The Browns have tied their future to that talent. For years, the Browns built a cache of high draft picks and salary cap space, the spoils of losing. They expended much of that this offseason. While fans and media members pummeled the Giants for dealing Beckham, many NFL team executives viewed their return as reasonable.

It is difficult for any non-quarterback, even a star such as Beckham, to provide surplus value — a contribution greater than his salary cap hit would project. By also shedding two high draft picks and a young, cheap player, the Browns probably sacrificed more value than they received, at least in a vacuum.

But the deal didn’t happen in a vacuum. Beckham could be the rare wide receiver who transcends a big contract. Mayfield’s rookie deal — which is an outrageous bargain — runs through 2022. By that point, Beckham’s contract will be reaching its final season, meaning it doesn’t preclude the team from rewarding its other young stars, such as cornerback Denzel Ward and defensive end Myles Garrett, when their deals come due.

“You have to think of the ramifications of that two and three years down the road,” Dorsey said. “We had enough cap space to where we could still operate and do business — and do future business as well — and still be able to take on that contract. We factored that in there in our thinking.”

But the Browns also want to win big now, a departure from their recent — and not-so-recent — history. Five years into his career, Beckham has missed the playoffs four times and has never won a playoff game. At the start of their relationship, the player and fan base have embraced each other.

“They’re going to celebrate him,” Ross said. “Not just tolerate him.”

“He’s in a real good, mature place right now,” Stewart said. “This [trade] is a great chance for him to learn and grow. … It’s a chance for him to hit the reset button, tune a lot of that out and really get to being the best player he can. I think you’re about to see the best football he’s played so far.”
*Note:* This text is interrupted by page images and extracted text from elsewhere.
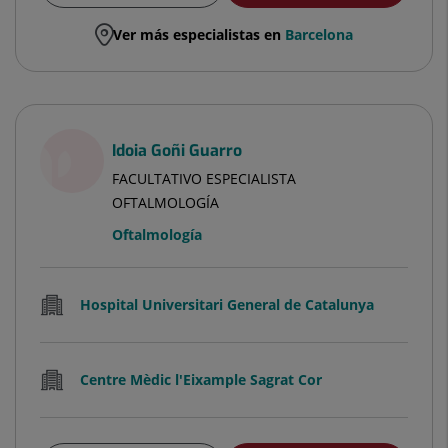
Ver más especialistas en
Barcelona
Idoia Goñi Guarro
FACULTATIVO ESPECIALISTA
OFTALMOLOGÍA
Oftalmología
Hospital Universitari General de Catalunya
Centre Mèdic l'Eixample Sagrat Cor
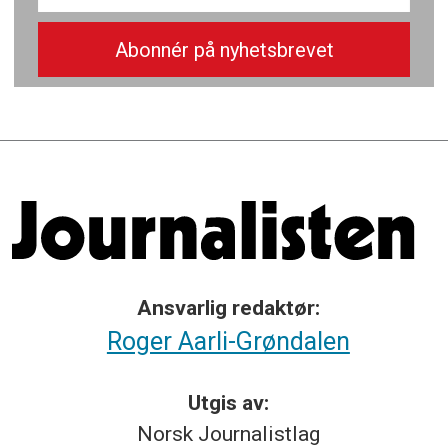
Ansvarlig redaktør:
Roger Aarli-Grøndalen
Utgis av:
Norsk
Journalistlag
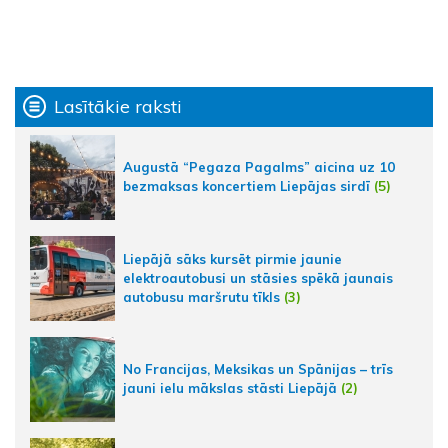
Lasītākie raksti
Augustā “Pegaza Pagalms” aicina uz 10
bezmaksas koncertiem Liepājas sirdī
(5)
Liepājā sāks kursēt pirmie jaunie
elektroautobusi un stāsies spēkā jaunais
autobusu maršrutu tīkls
(3)
No Francijas, Meksikas un Spānijas – trīs
jauni ielu mākslas stāsti Liepājā
(2)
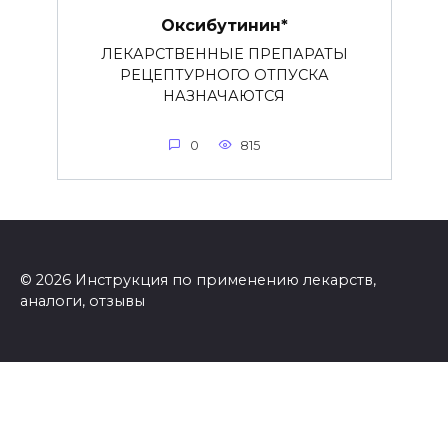
Оксибутинин*
ЛЕКАРСТВЕННЫЕ ПРЕПАРАТЫ
РЕЦЕПТУРНОГО ОТПУСКА
НАЗНАЧАЮТСЯ
0
815
© 2026 Инструкция по применению лекарств,
аналоги, отзывы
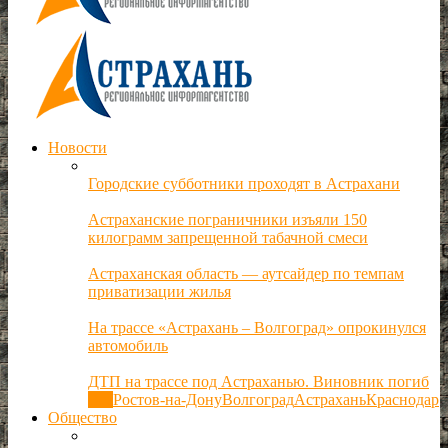
Новости
Городские субботники проходят в Астрахани
Астраханские пограничники изъяли 150
килограмм запрещенной табачной смеси
Астраханская область — аутсайдер по темпам
приватизации жилья
На трассе «Астрахань – Волгоград» опрокинулся
автомобиль
ДТП на трассе под Астраханью. Виновник погиб
Все
Ростов-на-Дону
Волгоград
Астрахань
Краснодар
Общество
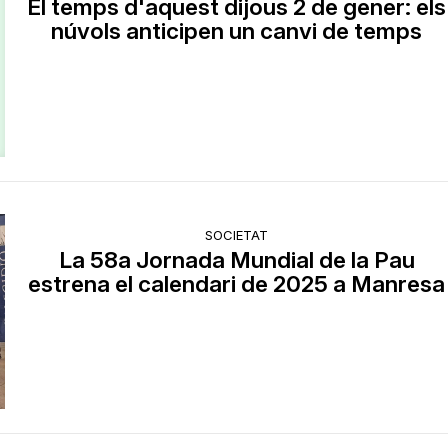
El temps d'aquest dijous 2 de gener: els
núvols anticipen un canvi de temps
SOCIETAT
La 58a Jornada Mundial de la Pau
estrena el calendari de 2025 a Manresa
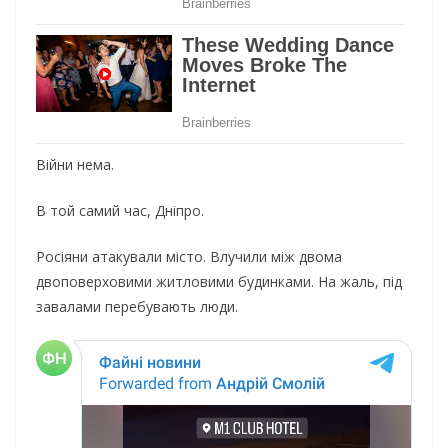
Війни нема.
В той самий час, Дніпро.
Росіяни атакували місто. Влучили між двома
двоповерховими житловими будинками. На жаль, під
завалами перебувають люди.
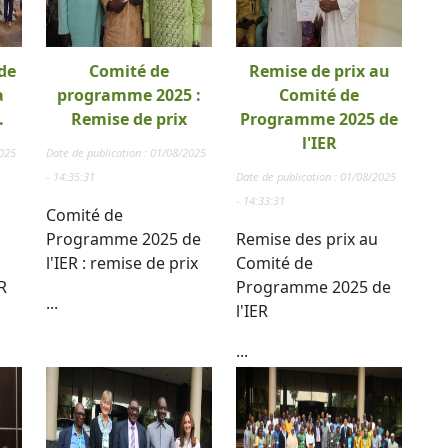
de
Comité de
Remise de prix au
a
programme 2025 :
Comité de
.
Remise de prix
Programme 2025 de
l'IER
2025
Date de publication : 01/08/2025
- 14:35:31
Date de publication : 01/08/2025
- 14:33:31
Comité de
Programme 2025 de
Remise des prix au
l'IER : remise de prix
Comité de
R
Programme 2025 de
...
l'IER
...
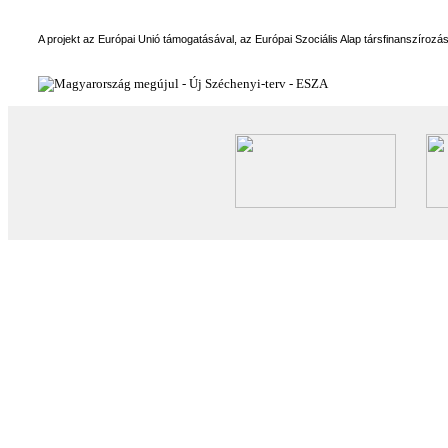
A projekt az Európai Unió támogatásával, az Európai Szociális Alap társfinanszírozá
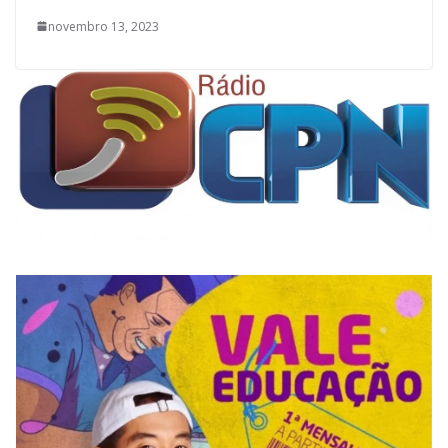
novembro 13, 2023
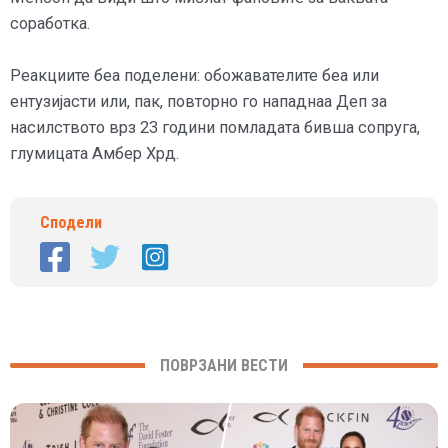
соработка.
Реакциите беа поделени: обожавателите беа или
ентузијасти или, пак, повторно го нападнаа Деп за
насилството врз 23 години помладата бивша сопруга,
глумицата Амбер Хрд.
Сподели
ПОВРЗАНИ ВЕСТИ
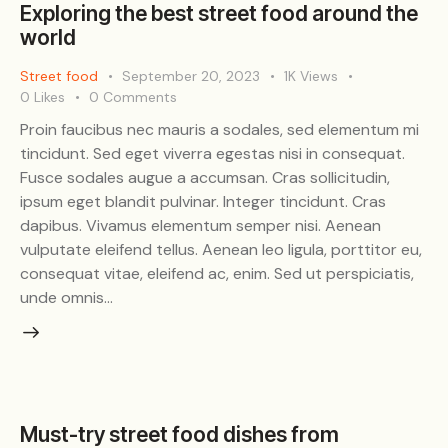
Exploring the best street food around the
world
Street food
September 20, 2023
1K
Views
0
Likes
0
Comments
Proin faucibus nec mauris a sodales, sed elementum mi
tincidunt. Sed eget viverra egestas nisi in consequat.
Fusce sodales augue a accumsan. Cras sollicitudin,
ipsum eget blandit pulvinar. Integer tincidunt. Cras
dapibus. Vivamus elementum semper nisi. Aenean
vulputate eleifend tellus. Aenean leo ligula, porttitor eu,
consequat vitae, eleifend ac, enim. Sed ut perspiciatis,
unde omnis…
Must-try street food dishes from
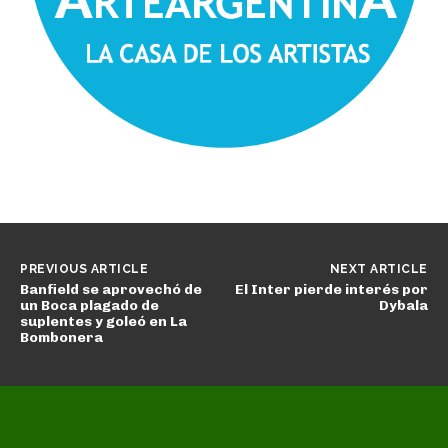
PREVIOUS ARTICLE
NEXT ARTICLE
Banfield se aprovechó de
El Inter pierde interés por
un Boca plagado de
Dybala
suplentes y goleó en La
Bombonera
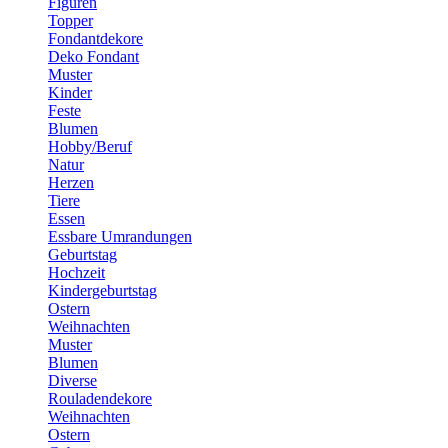
Figuren
Topper
Fondantdekore
Deko Fondant
Muster
Kinder
Feste
Blumen
Hobby/Beruf
Natur
Herzen
Tiere
Essen
Essbare Umrandungen
Geburtstag
Hochzeit
Kindergeburtstag
Ostern
Weihnachten
Muster
Blumen
Diverse
Rouladendekore
Weihnachten
Ostern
Browns fans, no small number of them wearing Beckham’s No. 13 jersey, filled bleachers for practices this August, many of them arriving more than an hour before the players even stretched. Near the end of one, Beckham sprinted down the left sideline, chasing down one of Mayfield’s pretty parabolas. He soared over a defensive back and snatched the ball out of the air, his brilliance and magnetism on full display.

Fans stood and roared as Beckham stretched out his arms, bathing in the cheers. Nobody can say what will happen next, but in that moment, anything seemed possible.